A priori, l’existence d’une offre illimitée, même si son prix de vente est fixé par les éditeurs, peut sembler bénéfique pour les consommateurs et se conformer au mouvement général concernant la consommation des biens culturels.

Cependant, l’entente risque de faire augmenter les prix des abonnements, afin de protéger les intérêts des éditeurs, au détriment des consommateurs. Cette augmentation pourrait éventuellement être légitimée par l’esprit de la loi de 2011 protégeant des intérêts des éditeurs mais pourrait toutefois aller à l’encontre de l’intérêt des lecteurs, toujours à la recherche des prix les plus bas.

  1. Faut-il changer la loi afin de légaliser l’offre illimitée ?

Face à l’incompatibilité des offres illimitées actuelles avec la loi sur le prix unique du livre numérique, la Médiatrice tente d’évaluer ses bénéfices sur le marché du livre afin de justifier ou non une  éventuelle modification de la loi afin de les légaliser.

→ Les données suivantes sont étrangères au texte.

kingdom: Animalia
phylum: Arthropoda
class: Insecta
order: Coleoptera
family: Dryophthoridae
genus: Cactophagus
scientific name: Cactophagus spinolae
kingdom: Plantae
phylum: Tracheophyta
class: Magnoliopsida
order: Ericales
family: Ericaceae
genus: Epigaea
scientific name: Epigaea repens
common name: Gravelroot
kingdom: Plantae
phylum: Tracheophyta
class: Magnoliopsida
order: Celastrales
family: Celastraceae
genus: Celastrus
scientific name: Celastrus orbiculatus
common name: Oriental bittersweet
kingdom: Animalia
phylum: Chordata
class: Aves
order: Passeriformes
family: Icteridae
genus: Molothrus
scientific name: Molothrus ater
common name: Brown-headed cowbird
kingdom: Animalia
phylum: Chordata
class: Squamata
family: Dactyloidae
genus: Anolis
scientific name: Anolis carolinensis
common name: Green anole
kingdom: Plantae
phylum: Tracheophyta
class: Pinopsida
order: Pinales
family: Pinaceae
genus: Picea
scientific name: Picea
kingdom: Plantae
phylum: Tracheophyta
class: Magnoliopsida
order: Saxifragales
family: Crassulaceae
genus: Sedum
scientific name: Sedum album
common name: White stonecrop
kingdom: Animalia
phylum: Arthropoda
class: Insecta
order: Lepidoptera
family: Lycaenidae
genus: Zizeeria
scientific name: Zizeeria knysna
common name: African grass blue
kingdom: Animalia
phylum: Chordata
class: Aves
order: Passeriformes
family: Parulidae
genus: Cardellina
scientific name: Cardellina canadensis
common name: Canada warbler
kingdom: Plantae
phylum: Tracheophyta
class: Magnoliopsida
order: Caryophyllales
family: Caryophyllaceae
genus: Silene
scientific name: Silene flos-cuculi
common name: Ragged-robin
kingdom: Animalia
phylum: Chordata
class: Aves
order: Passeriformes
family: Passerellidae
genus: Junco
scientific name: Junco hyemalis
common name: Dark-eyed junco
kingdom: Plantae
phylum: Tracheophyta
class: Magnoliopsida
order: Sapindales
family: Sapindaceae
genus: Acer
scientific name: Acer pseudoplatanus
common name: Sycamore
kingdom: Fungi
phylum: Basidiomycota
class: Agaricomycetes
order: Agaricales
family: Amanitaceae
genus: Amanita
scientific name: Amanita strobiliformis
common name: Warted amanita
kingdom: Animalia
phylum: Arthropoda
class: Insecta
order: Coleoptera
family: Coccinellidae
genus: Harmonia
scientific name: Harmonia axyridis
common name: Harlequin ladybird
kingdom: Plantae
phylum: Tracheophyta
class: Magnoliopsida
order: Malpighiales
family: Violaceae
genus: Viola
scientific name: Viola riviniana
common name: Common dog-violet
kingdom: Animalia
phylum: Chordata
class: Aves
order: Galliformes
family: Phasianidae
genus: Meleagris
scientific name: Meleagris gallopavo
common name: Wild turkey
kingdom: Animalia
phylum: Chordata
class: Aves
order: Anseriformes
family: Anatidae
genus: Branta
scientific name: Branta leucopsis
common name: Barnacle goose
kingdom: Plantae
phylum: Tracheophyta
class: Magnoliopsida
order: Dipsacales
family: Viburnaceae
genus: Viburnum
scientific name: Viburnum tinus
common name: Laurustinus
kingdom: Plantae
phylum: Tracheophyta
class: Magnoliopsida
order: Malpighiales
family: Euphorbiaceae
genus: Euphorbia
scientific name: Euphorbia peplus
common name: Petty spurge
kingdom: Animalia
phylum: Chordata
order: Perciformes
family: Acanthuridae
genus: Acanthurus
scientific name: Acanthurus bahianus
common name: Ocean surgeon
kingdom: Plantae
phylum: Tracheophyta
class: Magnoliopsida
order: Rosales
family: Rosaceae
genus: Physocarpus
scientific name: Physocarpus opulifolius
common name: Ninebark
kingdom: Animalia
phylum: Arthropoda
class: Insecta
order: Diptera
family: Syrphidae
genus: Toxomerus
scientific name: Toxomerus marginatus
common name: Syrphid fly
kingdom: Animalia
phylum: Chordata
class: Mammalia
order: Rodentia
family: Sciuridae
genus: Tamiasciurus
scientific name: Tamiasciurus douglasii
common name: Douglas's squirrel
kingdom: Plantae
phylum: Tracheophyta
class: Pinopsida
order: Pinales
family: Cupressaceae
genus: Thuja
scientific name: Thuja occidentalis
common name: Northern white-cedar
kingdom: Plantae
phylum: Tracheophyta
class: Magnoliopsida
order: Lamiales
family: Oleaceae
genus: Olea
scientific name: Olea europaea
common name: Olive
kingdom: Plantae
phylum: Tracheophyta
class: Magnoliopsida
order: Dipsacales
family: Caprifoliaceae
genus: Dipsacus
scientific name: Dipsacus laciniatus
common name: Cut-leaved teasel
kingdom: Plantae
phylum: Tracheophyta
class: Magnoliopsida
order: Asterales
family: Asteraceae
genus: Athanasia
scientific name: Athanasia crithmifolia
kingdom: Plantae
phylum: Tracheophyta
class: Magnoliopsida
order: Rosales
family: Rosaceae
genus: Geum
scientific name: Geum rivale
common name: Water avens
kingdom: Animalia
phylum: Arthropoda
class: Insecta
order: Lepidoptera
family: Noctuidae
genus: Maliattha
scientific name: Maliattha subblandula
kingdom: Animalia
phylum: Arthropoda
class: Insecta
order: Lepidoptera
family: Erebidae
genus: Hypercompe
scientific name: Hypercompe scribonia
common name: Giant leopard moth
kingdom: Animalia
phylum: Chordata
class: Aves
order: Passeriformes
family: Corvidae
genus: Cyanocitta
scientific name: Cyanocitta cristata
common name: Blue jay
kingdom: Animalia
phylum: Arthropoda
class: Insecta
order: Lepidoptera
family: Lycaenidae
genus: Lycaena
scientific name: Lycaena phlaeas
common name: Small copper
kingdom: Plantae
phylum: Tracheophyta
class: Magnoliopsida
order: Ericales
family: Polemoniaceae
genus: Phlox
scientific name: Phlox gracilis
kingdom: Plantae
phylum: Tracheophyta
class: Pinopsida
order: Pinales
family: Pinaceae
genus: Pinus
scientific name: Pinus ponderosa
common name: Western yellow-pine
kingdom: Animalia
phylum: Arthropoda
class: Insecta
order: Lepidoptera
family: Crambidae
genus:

Après une brève analyse du marché du livre numérique, cette dernière juge en fin de compte que "L’abonnement n’apparaît pas être la condition du développement du marché du numérique, relativement faible en France"[4]. Pourtant, l’auteur de l’avis soulignait en début de propos qu’elle manquait de recul afin de juger de la pertinence économique de cette offre en début de propos[5]….

Enfin, nous regretterons l’absence de prise en compte des intérêts des lecteurs et des auteurs dans ce rapport qui auraient pu apporter une autre vision à cette problématique hautement politique. L’offre illimitée est donc confrontée à une impasse et pourrait à terme disparaitre en l’absence d’une réforme législative ou cas de désaccord des éditeurs sur la fixation de son prix de vente au public.

 

Pierre William DEPREZ

 


[1] Loi n°2011-590 du 26 mai 2011 relative au prix du livre numérique

[2] Loi n°81-766 du 10 août 1981 relative au prix du livre

[3] Avis p.5 dans "les modalités techniques d’accès"

[4] Avis, p. 26

[5] Avis, p.5 : "Au total, la situation française, en matière d’offres d’abonnement tout public, est à l’image de ce qui peut être observé par ailleurs en Europe ou aux États-Unis. Les services, même les plus anciens, sont relativement récents. L’absence relative de recul ne permet pas de constater la pertinence économique du modèle ni l’impact qu’il peut avoir sur la filière. Une étude spécifique pourrait permettre de dégager, au-delà des positions tranchées des partisans et des détracteurs de ces offres, des éléments d’analyse objectivés."